Records supplied:
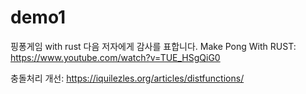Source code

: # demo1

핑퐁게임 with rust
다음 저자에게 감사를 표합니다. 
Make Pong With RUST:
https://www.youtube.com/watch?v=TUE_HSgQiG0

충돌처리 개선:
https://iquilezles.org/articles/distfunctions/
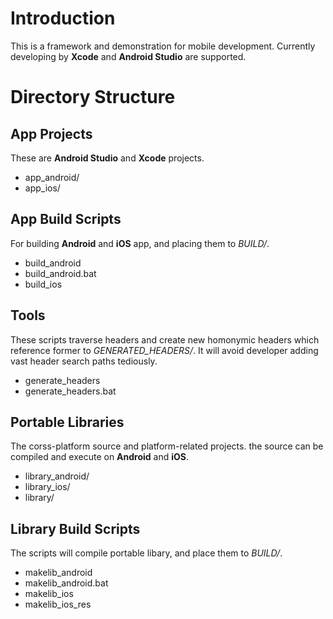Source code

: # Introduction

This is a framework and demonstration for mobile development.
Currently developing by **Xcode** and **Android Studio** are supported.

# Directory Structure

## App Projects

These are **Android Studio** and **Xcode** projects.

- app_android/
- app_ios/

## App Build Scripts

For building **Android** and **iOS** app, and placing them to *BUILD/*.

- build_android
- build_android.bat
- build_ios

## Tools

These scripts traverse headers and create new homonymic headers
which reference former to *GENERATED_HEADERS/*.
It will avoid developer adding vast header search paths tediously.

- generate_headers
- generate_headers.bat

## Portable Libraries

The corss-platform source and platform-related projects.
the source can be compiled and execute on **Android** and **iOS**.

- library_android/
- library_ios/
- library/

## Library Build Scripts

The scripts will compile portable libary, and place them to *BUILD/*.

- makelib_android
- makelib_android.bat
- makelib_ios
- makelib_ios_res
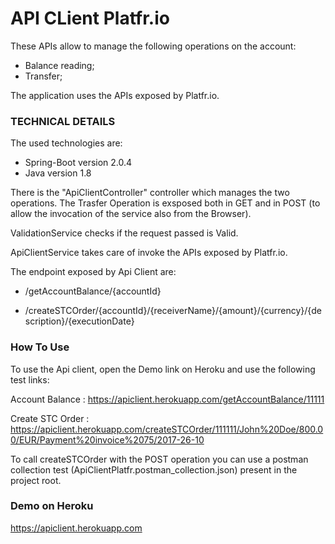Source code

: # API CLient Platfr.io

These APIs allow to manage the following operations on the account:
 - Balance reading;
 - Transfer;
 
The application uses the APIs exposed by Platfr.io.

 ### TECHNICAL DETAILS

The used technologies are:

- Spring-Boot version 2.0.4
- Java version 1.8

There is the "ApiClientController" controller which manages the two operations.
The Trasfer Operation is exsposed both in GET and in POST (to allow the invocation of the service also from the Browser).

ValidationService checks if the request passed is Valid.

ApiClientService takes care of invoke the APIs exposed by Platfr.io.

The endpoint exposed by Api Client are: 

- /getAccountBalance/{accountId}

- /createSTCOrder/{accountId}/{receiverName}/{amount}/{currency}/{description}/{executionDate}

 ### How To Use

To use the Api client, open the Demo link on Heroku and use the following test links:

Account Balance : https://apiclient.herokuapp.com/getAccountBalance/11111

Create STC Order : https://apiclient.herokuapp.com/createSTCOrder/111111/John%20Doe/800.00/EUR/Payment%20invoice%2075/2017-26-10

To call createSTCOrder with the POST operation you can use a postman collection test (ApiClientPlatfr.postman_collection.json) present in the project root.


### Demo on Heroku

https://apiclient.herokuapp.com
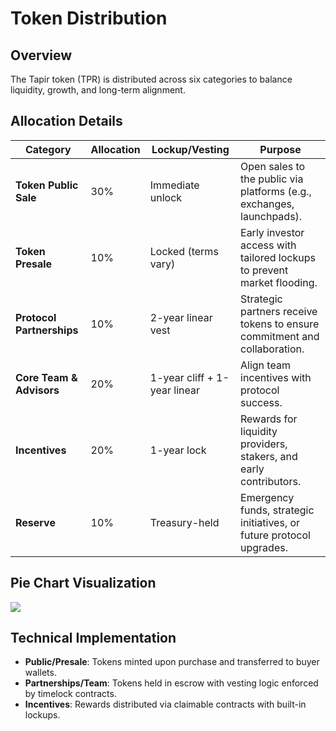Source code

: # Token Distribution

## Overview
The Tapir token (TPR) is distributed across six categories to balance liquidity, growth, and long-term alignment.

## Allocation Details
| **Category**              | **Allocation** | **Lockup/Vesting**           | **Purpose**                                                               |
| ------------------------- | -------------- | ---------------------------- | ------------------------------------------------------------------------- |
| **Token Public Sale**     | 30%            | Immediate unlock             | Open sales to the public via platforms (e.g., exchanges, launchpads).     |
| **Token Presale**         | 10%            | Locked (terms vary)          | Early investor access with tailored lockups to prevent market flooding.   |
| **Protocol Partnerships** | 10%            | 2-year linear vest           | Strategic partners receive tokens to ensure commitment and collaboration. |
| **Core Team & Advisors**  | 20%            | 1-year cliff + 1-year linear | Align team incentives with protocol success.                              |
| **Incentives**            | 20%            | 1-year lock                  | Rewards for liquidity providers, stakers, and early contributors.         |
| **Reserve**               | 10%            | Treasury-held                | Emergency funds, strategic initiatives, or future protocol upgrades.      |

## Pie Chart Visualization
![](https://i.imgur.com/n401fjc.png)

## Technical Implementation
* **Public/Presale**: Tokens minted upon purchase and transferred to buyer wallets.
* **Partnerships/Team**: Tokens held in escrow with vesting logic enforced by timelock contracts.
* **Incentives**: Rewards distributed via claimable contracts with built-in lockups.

Problem requirements:
Print, unchanged, the lines of the listing from the one containing "This is a framework" through the one containing "## Portable Libraries", including both of those lines.

Output:
This is a framework and demonstration for mobile development.
Currently developing by **Xcode** and **Android Studio** are supported.

# Directory Structure

## App Projects

These are **Android Studio** and **Xcode** projects.

- app_android/
- app_ios/

## App Build Scripts

For building **Android** and **iOS** app, and placing them to *BUILD/*.

- build_android
- build_android.bat
- build_ios

## Tools

These scripts traverse headers and create new homonymic headers
which reference former to *GENERATED_HEADERS/*.
It will avoid developer adding vast header search paths tediously.

- generate_headers
- generate_headers.bat

## Portable Libraries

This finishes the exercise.